“The Institute for Supply Management's manufacturing
survey index out Monday jumped to a 13-year high of
60.8 from August's robust 58.8, as the factory sector seemed to
get an extra lift from hurricane rebuilding.” Story at…
CONSTRUCTION SPENDING (Reuters)
“A measure of U.S. manufacturing activity surged to a
near 13-1/2-year high in September as disruptions to the supply chains caused
by Hurricanes Harvey and Irma resulted in factories taking longer to deliver
goods and boosted raw material prices.” Story at…
MARKET REPORT / ANALYSIS
-Monday the S&P 500 was up about 0.4% to 2529,
another new high.
-VIX slipped about 1% to 9.45.
-The yield on the 10-year Treasury rose to 2.350%.
My sum of 17 indicators was up to +7 on the day from +4 Friday.
My smoothed version of the 10-day version of this indicator is still bullish. RSI
and Bollinger Bands are both close to “overbought” but not yet there. (RSI was overbought
last Thursday but it has retreated since then and is now at 75.)
As I noted last week, I think the next big move up, say
around 1%, could mark another short-term top. From there a retreat of some
kind, probably in the 3-5% range, is probable.
I’ve been writing for a while that “there isn’t any news
now that signals a bear market.” That’s true – there isn’t any news that is
surprising the market, but there are some topping signs. VIX & Margin Debt
are 2 that jump out. Margin Debt is again at all-time highs. When it peaks, it suggests extreme Bullishness
and that’s a bearish indicator.
I’ve previously pointed out that VIX below 10 has preceded
the 2 prior crashes (2001, 2007) by about 6-months. Does that mean another
crash is coming? The indicator doesn’t have enough data points to make that conclusion,
but it is a concern. Low VIX indicates
extreme complacency. A shock to the system, bad news or otherwise, would likely
result in a rapid descent of some sort.
I remain bullish longer-term. One wonders when this party
will end so I will worry if the numbers deteriorate, but I remain fully
invested.
TODAY’S RANKING OF 15 ETFs (Ranked Daily)
The top ranked ETF receives 100%. The rest are then
ranked based on their momentum relative to the leading ETF. While momentum isn’t stock performance per
se, momentum is closely related to stock performance. For example, over the 4-months
from Oct thru mid-February 2016, the number 1 ranked Financials (XLF) outperformed
the S&P 500 by nearly 20%.
*For additional background on the ETF ranking system see
NTSM Page at…
Aerospace and Defense (ITA) remained #1 today. I am in
ITA as of 21 Sept.
Avoid XLE; its 120-day moving average is still falling.

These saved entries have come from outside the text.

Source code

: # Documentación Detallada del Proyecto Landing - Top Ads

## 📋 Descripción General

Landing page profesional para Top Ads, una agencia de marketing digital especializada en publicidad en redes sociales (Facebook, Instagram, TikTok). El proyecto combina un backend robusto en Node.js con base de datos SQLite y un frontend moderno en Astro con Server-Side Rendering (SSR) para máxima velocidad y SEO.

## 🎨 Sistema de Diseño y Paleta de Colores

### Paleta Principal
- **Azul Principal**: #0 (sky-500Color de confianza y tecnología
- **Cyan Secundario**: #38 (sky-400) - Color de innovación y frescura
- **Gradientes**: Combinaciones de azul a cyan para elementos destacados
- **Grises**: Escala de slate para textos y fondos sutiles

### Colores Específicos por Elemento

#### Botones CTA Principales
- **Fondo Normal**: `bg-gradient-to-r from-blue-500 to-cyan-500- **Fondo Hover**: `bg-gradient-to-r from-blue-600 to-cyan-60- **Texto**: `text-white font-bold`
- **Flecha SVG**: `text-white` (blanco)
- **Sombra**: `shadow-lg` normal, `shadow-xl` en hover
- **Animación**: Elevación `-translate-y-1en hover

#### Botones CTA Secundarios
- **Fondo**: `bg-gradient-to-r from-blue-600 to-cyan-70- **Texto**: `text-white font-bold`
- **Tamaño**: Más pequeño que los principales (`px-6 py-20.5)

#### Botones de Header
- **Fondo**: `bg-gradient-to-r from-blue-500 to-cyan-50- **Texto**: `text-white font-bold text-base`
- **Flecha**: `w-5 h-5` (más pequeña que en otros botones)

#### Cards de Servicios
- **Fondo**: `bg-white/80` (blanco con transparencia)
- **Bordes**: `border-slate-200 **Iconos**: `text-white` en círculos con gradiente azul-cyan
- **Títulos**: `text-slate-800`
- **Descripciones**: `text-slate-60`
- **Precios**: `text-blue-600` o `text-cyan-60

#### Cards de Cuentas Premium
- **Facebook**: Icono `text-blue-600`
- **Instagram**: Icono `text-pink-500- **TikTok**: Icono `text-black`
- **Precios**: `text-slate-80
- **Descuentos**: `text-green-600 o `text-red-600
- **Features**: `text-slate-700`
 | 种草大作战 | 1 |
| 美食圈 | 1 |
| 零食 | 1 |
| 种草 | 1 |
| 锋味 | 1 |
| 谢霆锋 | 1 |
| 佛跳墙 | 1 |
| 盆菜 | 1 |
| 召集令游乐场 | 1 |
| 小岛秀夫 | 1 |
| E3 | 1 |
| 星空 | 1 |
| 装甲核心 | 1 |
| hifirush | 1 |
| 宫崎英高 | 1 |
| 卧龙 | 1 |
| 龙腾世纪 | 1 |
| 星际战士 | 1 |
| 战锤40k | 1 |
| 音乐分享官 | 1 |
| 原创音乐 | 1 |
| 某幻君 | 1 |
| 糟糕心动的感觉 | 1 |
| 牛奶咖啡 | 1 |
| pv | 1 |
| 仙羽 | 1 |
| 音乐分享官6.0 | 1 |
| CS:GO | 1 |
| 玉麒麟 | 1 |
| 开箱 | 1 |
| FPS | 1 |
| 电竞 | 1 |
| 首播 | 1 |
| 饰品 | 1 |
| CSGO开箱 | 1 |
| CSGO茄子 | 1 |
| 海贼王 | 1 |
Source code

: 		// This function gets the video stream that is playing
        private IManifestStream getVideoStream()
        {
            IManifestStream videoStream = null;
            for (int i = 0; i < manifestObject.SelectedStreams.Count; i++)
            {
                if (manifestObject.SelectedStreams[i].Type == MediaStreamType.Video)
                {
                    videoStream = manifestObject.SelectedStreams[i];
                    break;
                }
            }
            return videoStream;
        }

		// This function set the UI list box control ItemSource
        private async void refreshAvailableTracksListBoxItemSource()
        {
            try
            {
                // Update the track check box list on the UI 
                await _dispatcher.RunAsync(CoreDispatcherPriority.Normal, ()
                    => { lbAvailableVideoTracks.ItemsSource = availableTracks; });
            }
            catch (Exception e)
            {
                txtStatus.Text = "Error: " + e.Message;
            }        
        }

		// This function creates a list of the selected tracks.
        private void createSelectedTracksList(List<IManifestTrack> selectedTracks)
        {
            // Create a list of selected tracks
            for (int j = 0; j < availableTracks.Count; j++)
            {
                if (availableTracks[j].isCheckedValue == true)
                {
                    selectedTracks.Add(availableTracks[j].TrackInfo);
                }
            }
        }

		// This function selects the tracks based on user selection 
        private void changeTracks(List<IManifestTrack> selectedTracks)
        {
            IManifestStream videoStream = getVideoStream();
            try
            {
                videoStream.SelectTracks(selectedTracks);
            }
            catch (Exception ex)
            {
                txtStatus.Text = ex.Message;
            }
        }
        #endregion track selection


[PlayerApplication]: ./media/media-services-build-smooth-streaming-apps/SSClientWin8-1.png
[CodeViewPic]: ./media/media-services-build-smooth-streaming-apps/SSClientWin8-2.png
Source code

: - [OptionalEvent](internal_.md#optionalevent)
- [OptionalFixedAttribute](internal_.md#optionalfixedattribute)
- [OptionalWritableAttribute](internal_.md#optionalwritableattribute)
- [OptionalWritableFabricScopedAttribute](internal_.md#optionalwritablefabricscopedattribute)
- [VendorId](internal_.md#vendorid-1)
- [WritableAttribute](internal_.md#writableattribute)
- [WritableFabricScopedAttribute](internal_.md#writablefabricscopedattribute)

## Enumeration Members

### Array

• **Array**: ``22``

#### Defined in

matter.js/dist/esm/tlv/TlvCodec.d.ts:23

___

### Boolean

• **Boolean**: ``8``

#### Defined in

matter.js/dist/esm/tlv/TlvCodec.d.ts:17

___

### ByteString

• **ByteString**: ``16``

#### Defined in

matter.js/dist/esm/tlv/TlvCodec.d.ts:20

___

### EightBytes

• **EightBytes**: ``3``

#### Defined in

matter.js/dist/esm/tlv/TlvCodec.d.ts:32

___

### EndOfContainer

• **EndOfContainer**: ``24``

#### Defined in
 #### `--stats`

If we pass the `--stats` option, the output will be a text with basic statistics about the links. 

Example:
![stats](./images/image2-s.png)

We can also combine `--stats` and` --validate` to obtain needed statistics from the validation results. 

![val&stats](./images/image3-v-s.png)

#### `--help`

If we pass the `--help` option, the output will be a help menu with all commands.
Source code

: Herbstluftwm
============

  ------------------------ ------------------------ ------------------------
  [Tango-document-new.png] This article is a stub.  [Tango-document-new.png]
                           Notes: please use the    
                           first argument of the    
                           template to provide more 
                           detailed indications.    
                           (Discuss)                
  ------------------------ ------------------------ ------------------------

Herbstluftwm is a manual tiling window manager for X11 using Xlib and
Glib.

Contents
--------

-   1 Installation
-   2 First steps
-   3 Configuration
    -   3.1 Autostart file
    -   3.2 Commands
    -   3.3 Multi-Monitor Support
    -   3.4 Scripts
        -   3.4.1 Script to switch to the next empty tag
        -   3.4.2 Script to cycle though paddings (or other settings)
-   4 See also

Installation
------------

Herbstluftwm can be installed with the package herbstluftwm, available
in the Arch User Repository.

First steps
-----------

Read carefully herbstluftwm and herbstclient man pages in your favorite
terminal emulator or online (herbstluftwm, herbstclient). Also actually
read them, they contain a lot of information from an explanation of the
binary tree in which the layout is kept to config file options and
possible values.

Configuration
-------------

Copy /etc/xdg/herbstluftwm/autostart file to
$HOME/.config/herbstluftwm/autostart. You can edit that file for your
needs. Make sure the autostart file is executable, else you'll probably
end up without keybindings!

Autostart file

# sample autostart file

SHORT-TERM TRADING PORTFOLIO - 2017 (Small-% of the
total portfolio)
LONG
-“In a bull market, you can only be long or
neutral.” – D. Gartman
-“The best policy
is to avoid shorting unless a major bear market is underway and downside
momentum has been thoroughly established. Even then, your timing must sometimes
be perfect. In a bull market the trend is truly your friend, and trading
against the grain is usually a fool's errand.” – Clif Droke.
-“Commandment #1: “Thou Shall Not Trade Against the Trend.” - James P. Arthur Huprich
MONDAY MARKET INTERNALS (NYSE DATA)
Market Internals
remained Neutral on the market.
Market Internals are a decent trend-following analysis of
current market action, but should not be used alone for short term trading.
They are usually right, but they are often late. They are most useful when they diverge from
the Index. In 2014, using these internals
alone would have made a 9% return vs. 13% for the S&P 500 (in on Positive,
out on Negative – no shorting).
LONG TERM INDICATOR
Monday, the Price
indicator was positive; Sentiment, VIX & Volume indicators were neutral.
With VIX recently below 10 for a couple of days in May, June, July, August and
September, VIX may be prone to incorrect signals. Usually, a rising VIX is a
bad market sign; now it may move up, but that might just signal normalization
of VIX, i.e., VIX and the Index may both rise. As an indicator, VIX is out of
the picture for a while.
MY INVESTED STOCK POSITION:
TSP (RETIREMENT ACCOUNT – GOV EMPLOYEES) ALLOCATION
I increased
stock allocation to 50% stocks in the S&P 500 Index fund (C-Fund) 24 March
2017 in my long-term accounts, based on short-term indicators. The remainder
is 50% G-Fund (Government securities). This is a conservative retiree
allocation, but I consider it fully invested for my situation.